De par ses origines africaines, Félix Éboué choisit dès 1908, l'Afrique noire et se fait affecter en Oubangui -Chari, dans un pays perdu, inconnu, lointain de sa Guyane natale, mais attirant par cela même. Il eut l'heureuse chance de faire pratiquement toute sa carrière d'administrateur en Afrique Équatoriale Française durant une trentaine d'années. C'est ainsi qu'à l'issue de sa formation à l'École coloniale de Paris, il se voit décerner le diplôme de cet établissement, où il s'est distingué, en particulier dans les cours de tactique et de stratégie militaires.

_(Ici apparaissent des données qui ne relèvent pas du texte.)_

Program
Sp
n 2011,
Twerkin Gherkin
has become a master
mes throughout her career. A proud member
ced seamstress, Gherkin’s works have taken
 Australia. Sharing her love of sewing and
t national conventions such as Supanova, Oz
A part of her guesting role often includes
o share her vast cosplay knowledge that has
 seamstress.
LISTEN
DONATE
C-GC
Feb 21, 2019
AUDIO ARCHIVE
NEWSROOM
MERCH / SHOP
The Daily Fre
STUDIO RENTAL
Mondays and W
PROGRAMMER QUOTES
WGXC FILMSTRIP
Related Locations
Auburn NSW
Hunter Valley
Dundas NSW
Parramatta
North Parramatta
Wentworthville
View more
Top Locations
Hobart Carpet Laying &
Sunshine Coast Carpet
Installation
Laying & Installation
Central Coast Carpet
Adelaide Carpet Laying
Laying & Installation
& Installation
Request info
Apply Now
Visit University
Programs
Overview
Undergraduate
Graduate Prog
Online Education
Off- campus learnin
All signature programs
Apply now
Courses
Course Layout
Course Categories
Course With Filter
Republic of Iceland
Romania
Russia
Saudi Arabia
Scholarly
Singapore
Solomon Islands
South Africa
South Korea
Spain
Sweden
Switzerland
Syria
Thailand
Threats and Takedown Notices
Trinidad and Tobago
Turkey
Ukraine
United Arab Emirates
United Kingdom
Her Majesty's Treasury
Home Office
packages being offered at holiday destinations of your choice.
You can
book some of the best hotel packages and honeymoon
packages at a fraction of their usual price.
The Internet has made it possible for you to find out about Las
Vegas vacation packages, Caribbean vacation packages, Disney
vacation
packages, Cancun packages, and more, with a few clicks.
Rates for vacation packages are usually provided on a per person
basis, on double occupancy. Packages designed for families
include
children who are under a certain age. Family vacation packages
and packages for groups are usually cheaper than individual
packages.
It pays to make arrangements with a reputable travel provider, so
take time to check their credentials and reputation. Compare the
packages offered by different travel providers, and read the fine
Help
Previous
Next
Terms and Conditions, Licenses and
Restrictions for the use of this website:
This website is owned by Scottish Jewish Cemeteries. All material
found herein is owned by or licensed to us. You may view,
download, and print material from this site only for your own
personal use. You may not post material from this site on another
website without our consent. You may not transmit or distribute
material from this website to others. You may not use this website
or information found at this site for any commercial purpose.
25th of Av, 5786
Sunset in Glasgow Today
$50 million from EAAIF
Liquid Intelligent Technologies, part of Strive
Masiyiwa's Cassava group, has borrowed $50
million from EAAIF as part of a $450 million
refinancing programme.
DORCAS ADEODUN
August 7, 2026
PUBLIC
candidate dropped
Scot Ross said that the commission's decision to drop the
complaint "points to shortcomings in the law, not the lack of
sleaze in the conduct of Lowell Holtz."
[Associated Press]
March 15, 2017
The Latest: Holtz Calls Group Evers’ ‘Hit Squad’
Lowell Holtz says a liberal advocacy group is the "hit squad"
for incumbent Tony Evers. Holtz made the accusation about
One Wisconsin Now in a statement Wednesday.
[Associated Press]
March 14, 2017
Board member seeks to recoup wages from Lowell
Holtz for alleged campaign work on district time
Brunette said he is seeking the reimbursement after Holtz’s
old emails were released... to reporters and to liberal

Il est nommé le 24 décembre 1908 élève-administrateur des colonies. Sur sa propre demande, il est mis à la disposition du gouverneur général de l'A.E.F., considérée dans les milieux administratifs comme le «refuge des pêcheurs ». En dehors de Brazzaville (Congo) et Libreville (Gabon), les quelques agglomérations importantes de Bangui (capitale de l'Oubangui-Chari) qui naissaient, n'étaient guère que des villages purement africains ou des résidences de fonctionnaires vivant encore dans des conditions rudimentaires. Affecté finalement comme élève-administrateur en A.E.F., Félix Éboué s'embarqua au début de l'année 1909 à Bordeaux pour Matadi. De là, il emprunta la voie de terre jusqu'à Léopoldville, capitale du Congo belge, et traversa le fleuve Stanley Pool de la rive gauche à la rive droite pour arriver à Brazzaville, capitale de l'A.E.F.25 Il retrouvait avec plaisir sur les bords du Congo, la profondeur du ciel, la végétation tropicale, les lucioles (sorte de "bêtes à feu"), et entendait le coassement des crapauds et le bruit des insectes. Tous ces bruits familiers lui rappelaient les nuits des Antilles et de la Guyane.

Les travaux de construction du Chemin de fer Congo-Océan (C.F.C.O.) reliant Pointe-Noire à Brazzaville (510 km) débutèrent en 1921 et s'achevèrent en 1934. Ce qui expliqua que Félix Éboué fut obligé de transiter par le port de Matadi, au Congo belge, via Léopoldville.